* Activity *
Return every line from the listing where the word "carrying" occurs.

* Extracted material *
....................

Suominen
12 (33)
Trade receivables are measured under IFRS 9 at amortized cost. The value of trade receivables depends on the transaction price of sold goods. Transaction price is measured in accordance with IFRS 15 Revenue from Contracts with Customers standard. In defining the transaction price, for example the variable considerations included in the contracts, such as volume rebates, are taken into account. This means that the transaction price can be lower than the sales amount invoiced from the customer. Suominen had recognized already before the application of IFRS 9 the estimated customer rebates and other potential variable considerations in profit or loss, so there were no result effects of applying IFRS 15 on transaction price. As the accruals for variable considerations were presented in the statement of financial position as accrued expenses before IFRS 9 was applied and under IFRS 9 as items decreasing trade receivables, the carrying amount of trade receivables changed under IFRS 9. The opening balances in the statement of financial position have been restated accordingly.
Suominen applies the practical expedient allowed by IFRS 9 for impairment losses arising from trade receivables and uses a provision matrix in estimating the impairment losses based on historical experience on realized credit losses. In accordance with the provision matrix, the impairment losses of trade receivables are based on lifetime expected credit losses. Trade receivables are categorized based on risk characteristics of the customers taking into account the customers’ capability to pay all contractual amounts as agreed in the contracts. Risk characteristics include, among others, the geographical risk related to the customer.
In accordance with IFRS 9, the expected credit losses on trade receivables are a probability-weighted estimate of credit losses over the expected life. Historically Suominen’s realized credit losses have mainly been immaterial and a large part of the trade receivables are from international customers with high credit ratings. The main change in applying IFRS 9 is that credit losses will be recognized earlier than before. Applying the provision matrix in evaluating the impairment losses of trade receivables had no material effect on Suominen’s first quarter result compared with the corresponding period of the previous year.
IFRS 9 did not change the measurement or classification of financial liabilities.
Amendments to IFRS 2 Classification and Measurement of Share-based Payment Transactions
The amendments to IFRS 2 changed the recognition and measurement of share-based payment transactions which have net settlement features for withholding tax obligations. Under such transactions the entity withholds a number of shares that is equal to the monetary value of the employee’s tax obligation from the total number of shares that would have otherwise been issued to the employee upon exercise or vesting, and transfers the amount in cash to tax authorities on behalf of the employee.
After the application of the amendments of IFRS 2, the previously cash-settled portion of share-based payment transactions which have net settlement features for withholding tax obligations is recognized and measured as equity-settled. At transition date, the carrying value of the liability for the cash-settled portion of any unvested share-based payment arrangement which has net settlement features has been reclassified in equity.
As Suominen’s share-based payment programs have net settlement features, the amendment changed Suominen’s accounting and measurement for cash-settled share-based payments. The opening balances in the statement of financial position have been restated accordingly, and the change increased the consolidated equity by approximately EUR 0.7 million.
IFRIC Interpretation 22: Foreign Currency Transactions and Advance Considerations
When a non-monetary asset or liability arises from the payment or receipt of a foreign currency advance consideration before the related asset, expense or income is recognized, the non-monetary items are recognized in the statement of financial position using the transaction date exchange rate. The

....................

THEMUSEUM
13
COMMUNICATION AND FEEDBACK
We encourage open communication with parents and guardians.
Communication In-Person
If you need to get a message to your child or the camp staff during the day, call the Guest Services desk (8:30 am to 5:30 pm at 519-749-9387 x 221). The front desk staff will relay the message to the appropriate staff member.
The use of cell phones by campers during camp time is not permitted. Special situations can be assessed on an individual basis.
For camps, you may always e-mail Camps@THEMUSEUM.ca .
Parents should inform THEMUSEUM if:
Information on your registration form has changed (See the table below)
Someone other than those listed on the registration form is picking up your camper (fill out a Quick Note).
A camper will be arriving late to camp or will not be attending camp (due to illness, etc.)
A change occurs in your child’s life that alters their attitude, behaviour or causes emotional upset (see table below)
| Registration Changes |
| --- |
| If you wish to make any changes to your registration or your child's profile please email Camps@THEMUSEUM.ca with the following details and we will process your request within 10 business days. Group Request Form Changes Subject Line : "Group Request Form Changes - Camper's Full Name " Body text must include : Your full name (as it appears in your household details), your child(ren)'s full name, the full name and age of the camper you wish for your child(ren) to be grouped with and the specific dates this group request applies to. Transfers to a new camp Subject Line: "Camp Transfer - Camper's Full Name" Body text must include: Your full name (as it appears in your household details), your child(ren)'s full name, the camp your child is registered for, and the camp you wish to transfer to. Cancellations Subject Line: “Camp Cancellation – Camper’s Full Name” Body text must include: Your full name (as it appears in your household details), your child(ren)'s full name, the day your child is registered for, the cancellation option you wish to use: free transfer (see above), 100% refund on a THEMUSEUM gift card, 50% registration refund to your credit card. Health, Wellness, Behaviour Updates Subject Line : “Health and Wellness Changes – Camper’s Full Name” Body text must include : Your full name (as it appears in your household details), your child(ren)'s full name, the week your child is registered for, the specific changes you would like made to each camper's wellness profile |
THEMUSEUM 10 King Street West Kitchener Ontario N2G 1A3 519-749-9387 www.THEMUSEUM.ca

....................

* Written response *
Trade receivables are measured under IFRS 9 at amortized cost. The value of trade receivables depends on the transaction price of sold goods. Transaction price is measured in accordance with IFRS 15 Revenue from Contracts with Customers standard. In defining the transaction price, for example the variable considerations included in the contracts, such as volume rebates, are taken into account. This means that the transaction price can be lower than the sales amount invoiced from the customer. Suominen had recognized already before the application of IFRS 9 the estimated customer rebates and other potential variable considerations in profit or loss, so there were no result effects of applying IFRS 15 on transaction price. As the accruals for variable considerations were presented in the statement of financial position as accrued expenses before IFRS 9 was applied and under IFRS 9 as items decreasing trade receivables, the carrying amount of trade receivables changed under IFRS 9. The opening balances in the statement of financial position have been restated accordingly.
After the application of the amendments of IFRS 2, the previously cash-settled portion of share-based payment transactions which have net settlement features for withholding tax obligations is recognized and measured as equity-settled. At transition date, the carrying value of the liability for the cash-settled portion of any unvested share-based payment arrangement which has net settlement features has been reclassified in equity.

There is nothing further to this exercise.